Sarkozy makes waves after rival garden party
PARIS, July 15 (AFP) - France's ambitious Interior Minister Nicolas Sarkozy was making news again Friday for outspoken remarks he made while hosting a rival Bastille Day garden party across the road from President Jacques Chirac's reception at the Elysee palace.
National newspapers all reported that the popular ruling party chief left Chirac’s reception early on Thursday in order to attend his own function at the interior ministry, which is situated less than 100 metres from the presidential home.
As Chirac was giving a traditional July 14 interview on national television, Sarkozy spoke to journalists using language that was interpreted as a direct snub to the head of state.
“The French are asking for action. They are asking us to shake up the old ideas,” he was quoted as saying by several newspapers.
“Thanks to 20 years of inertia, of talking waffle, of avoiding the reality of things, of dodging the challenges, we now have a France that rumbles with discontent. I try to listen and respond with my own words and deeds,” Sarkozy, 51, said.

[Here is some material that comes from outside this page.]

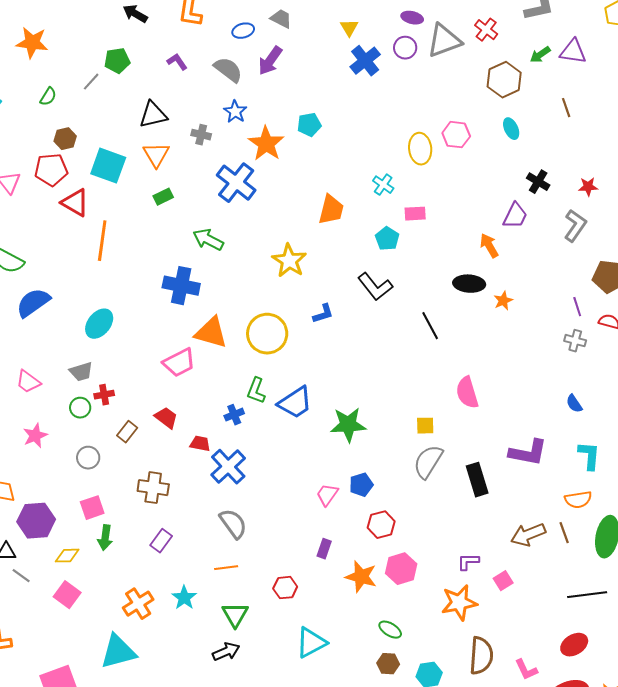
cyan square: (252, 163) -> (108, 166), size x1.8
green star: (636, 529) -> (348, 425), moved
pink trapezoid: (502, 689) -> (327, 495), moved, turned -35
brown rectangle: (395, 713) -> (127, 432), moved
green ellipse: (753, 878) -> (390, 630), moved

The interior minister, who makes no secret of his desire to replace Chirac after elections in 2007, has been further emboldened to speak his mind by the president’s latest plunge in the opinion polls following May’s failed referendum on the EU constitution.
An open admirer of British Prime Minister Tony Blair and his successful assault on unemployment, Sarkozy finds himself increasingly at odds with Chirac’s insistence — repeated during the Bastille day interview — that the French social model must remain in place.
Opposition Socialist party (PS) leaders seized on Sarkozy’s comments as a sign of open warfare inside the ruling centre-right.
“How are these two going to live together for another 21 months? It’s going to be unbearable for both of them. It’s a state of permanent one-upmanship,” said PS spokesman Julien Dray.
Sarkozy’s outspokenness landed him in different trouble earlier this week when he told reporters after a meeting of EU interior ministers in Brussels that some of those responsible for the London bombings a week ago had previously been detained and then released.
The information was vigorously denied by Sarkozy’s British counterpart Charles Clarke.